Validation Token is not set on webhook event anymore

I have a subscription set up for a webhook to call a url on the Instant Message event (/restapi/v1.0/account/~/extension/~/message-store/instant?type=SMS).
When I first create the subscription, the webhook URL is called, and I can confirm at this time that a Validation Token is present, and I am able to establish the subscription.
If I check the Subscription list at this point, I see that my subscription/webhook is active.

When I send a text message to my number, the url is being called by the webhook (as expected), but there is no Validation Token present, so obviously I can't validate to continue the process and receive the POST data.

I have had a subscription / webhook active for this event for the last 1.5 years and it has worked without issue, until 7 days ago when it just stopped working. After investigating I was able to figure out the above (no Validation Token is present anymore).

I've tried removing and creating a new subscription, confirmed the permissions in the app in the developer portal, and I've also tried creating a new app in the developer portal.

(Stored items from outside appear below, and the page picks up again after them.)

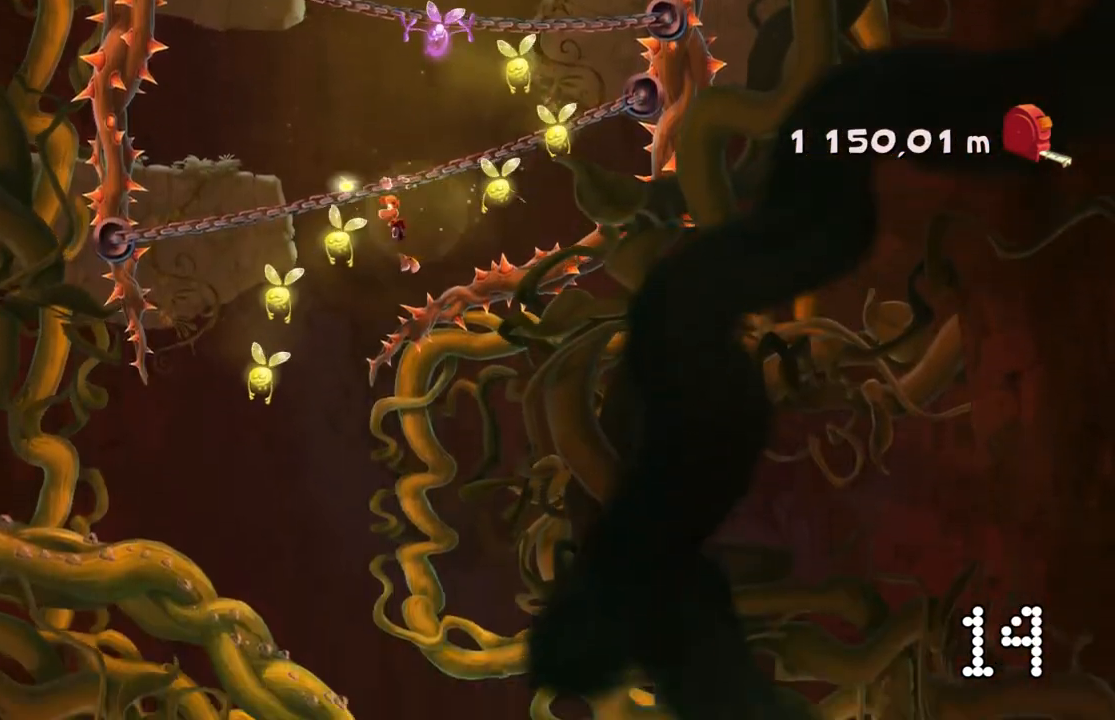
{"buttons": [], "left_stick": "right", "events": [[234, "left_stick", "down-right"], [367, "left_stick", "center"], [467, "left_stick", "right"]]}
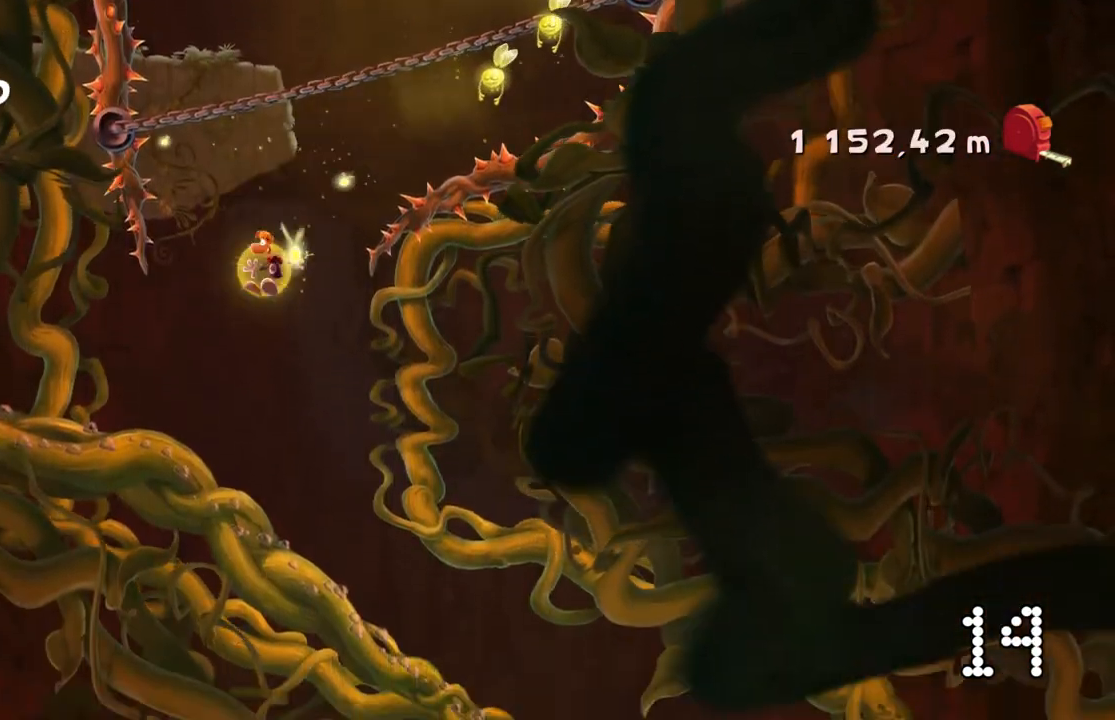
{"buttons": ["A"], "left_stick": "center", "events": [[267, "left_stick", "center"], [333, "A", "down"]]}
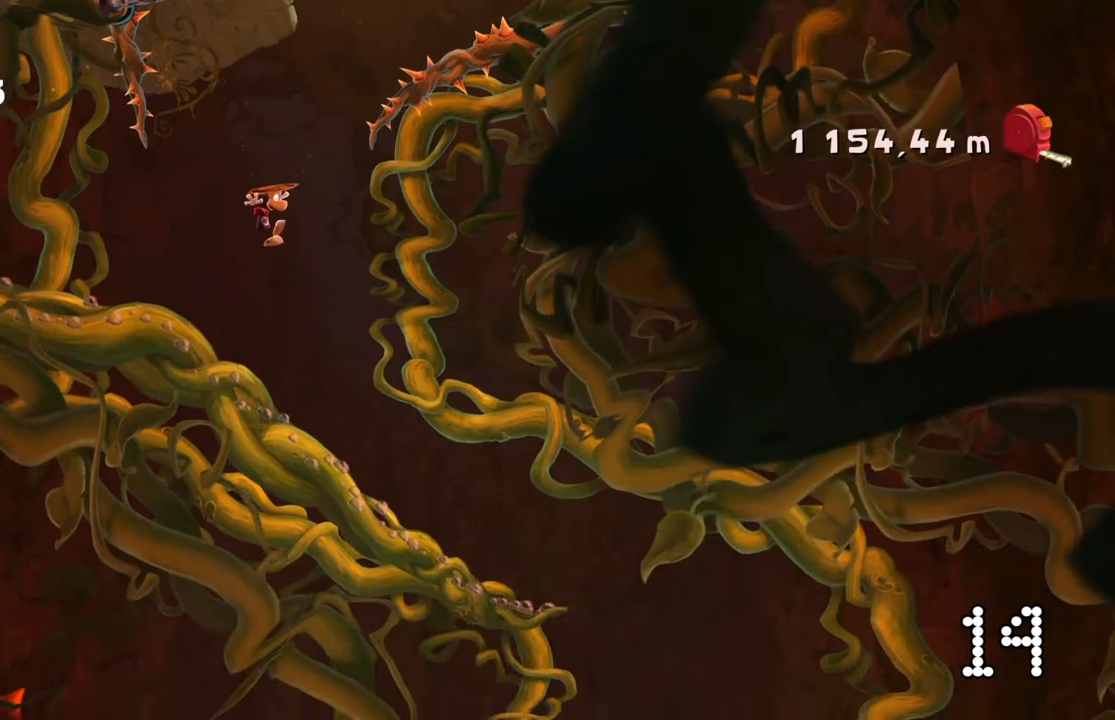
{"buttons": [], "left_stick": "center", "events": [[467, "A", "up"]]}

If anyone might be able to shed some light on this issue that would be very appreciated. I've contacted Ring Central support, but haven't received any response.

12 replies

Hello Jordan, I want to add that since yesterday I'm unable to receive webhooks account presence events, others webhooks subscription works fine. All this is sandbox environment, production webhooks account presence events are working properly.

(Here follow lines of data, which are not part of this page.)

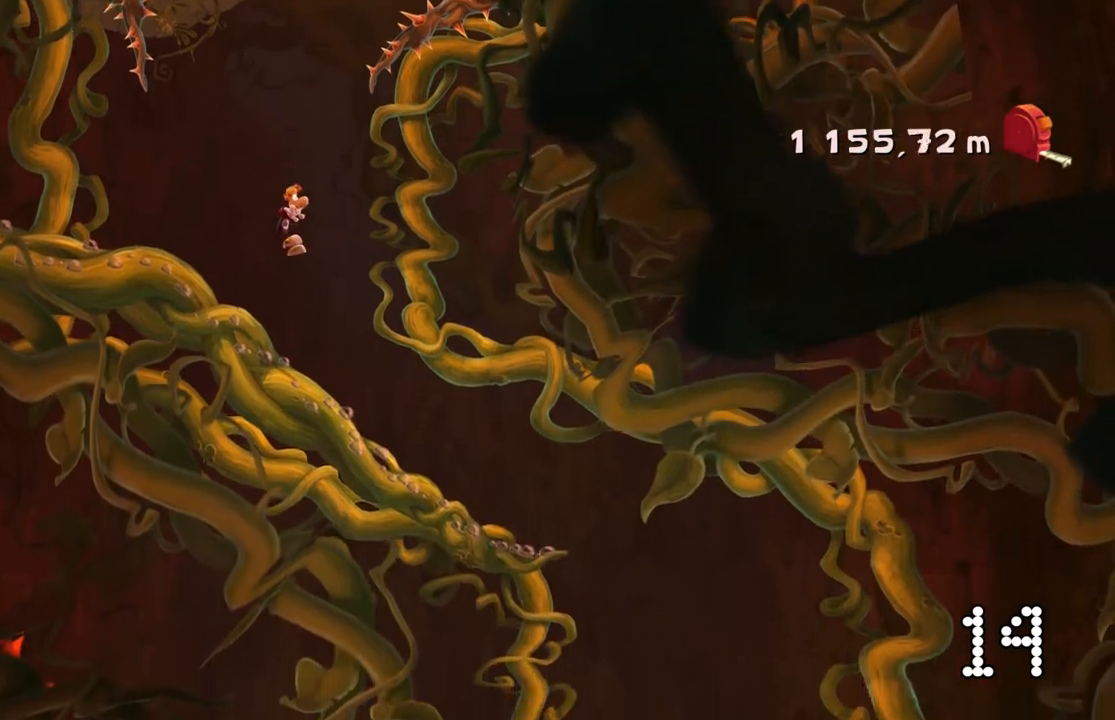
{"buttons": [], "left_stick": "center", "events": []}
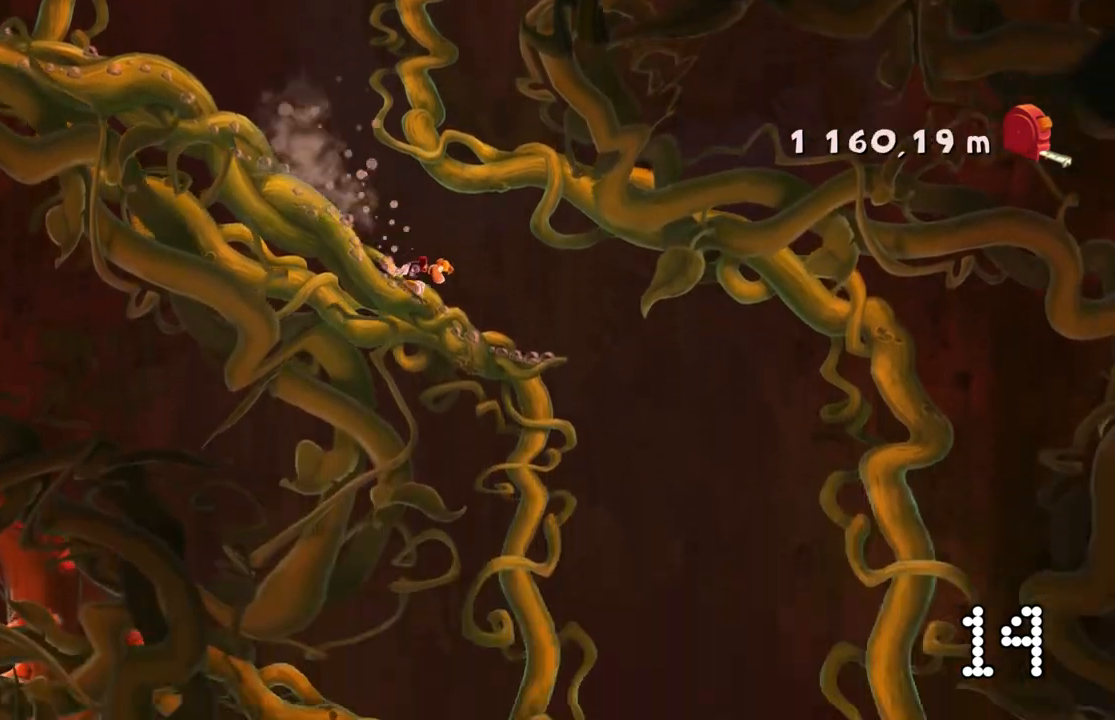
{"buttons": [], "left_stick": "center", "events": [[200, "A", "down"], [267, "A", "up"]]}
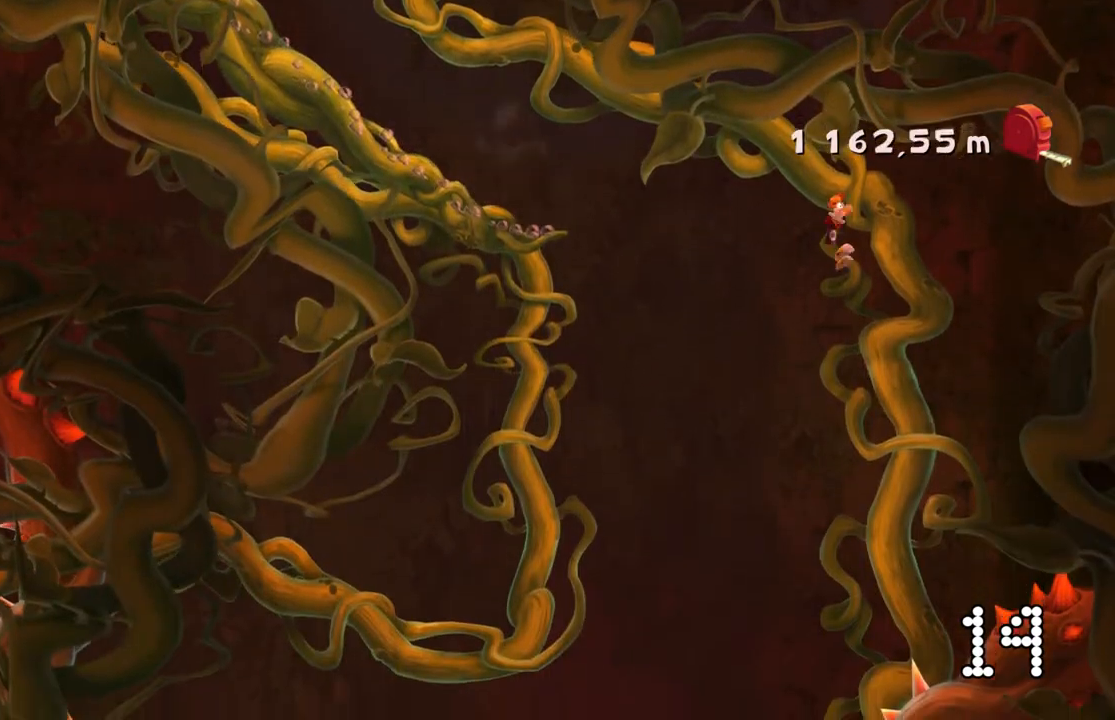
{"buttons": [], "left_stick": "center", "events": [[133, "left_stick", "left"], [166, "A", "down"], [367, "A", "up"], [500, "left_stick", "center"]]}
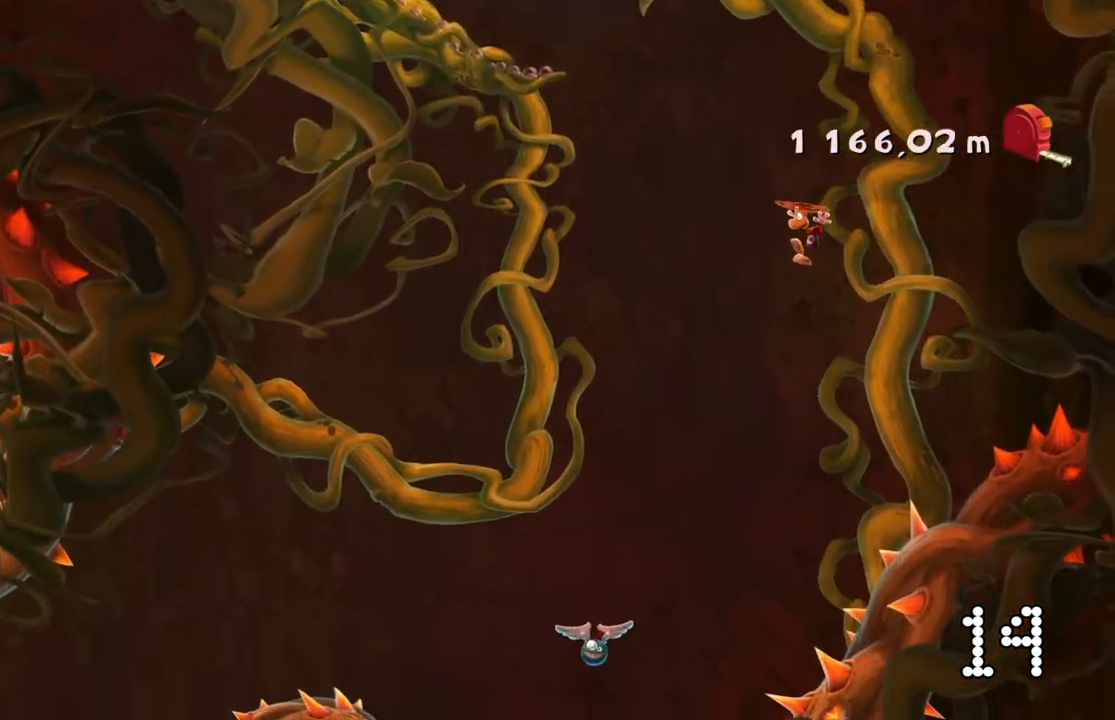
{"buttons": [], "left_stick": "center", "events": [[100, "DPAD_RIGHT", "down"], [167, "DPAD_RIGHT", "up"], [167, "left_stick", "left"], [367, "left_stick", "center"]]}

I just run a quick test and I can confirm that Webhook notification subscription on sandbox works as expected. This means that the validation token is sent and required.

But @OK TAXI 101 is right. The presence event notification is not working right now on sandbox. I will report this to the team to investigate and fix it.

Thank you @Phong Vu, I hope the team can fix it soon, so we can continue testing.

Hello @Phong Vu, news about this?. Still today not receiving presence events using sandbox environment.

Still no resolution on this, and STILL no response from Ring Central.
It was important we got this functional, so here is the solution I implemented for the time being (hopefully it's useful to someone else who encounters the same problem).

Because the callback is still being called by RingCentral on receiving an incoming message, we had to add to our script a pull of the new message /account/~/extension/~/message-store?direction=Inbound&readStatus=Unread&perPage=1 to then access the most recent message and pull the JSON data that way.

It was a lot simpler when we were receiving this information with the callback (after validating with the validation code that we are no longer receiving), but this works in the meantime.

I confirm that it is an issue in production environment. RingCentral engineers have been noticed and they are working on it.

Next time, if it is urgent, please create a ticket here:

Update: by design, the spec never says that RingCentral provide a validation-token header for every message. We only provide the header for the very first message that when you try to setup the WebHook. If it is not present, you just ignore it.

Please clarify if you still have concerns regarding this.

I can confirm that today we are receiving the presence events (webhooks) of the account on sandbox environment.

Actually I am not sure that it is recent change. Are you sure that for every notification message, your could receive a validation-token before? Maybe by design it is optional, if it's not present, you simply ignore it.

This report is not outdated, and the issue still stands. I suggest you better understand the issue I'm having before reporting this as outdated.

I agree that there is still issue. But this issue may not be related to validation-token. So it's kindly misleading. The real issue is you are receiving empty notifications.

This is occurring in our Prod environment too. I can see that when we register the webhook (subscription) for the first time I can see "Validation-Token" in the header.
But, once set up is completed, the RingCentral invokes our prod endpoint without validation-token header.

This used to be working just fine few weeks back.

So, should we remove the logic that API's documentation recommends to send the validation-token in a request back in the response? Or what is the fix/workaround.


Validation token is sent only once when you create a new subscription. Check out our code sample in the dev guide to implement your webhook notification.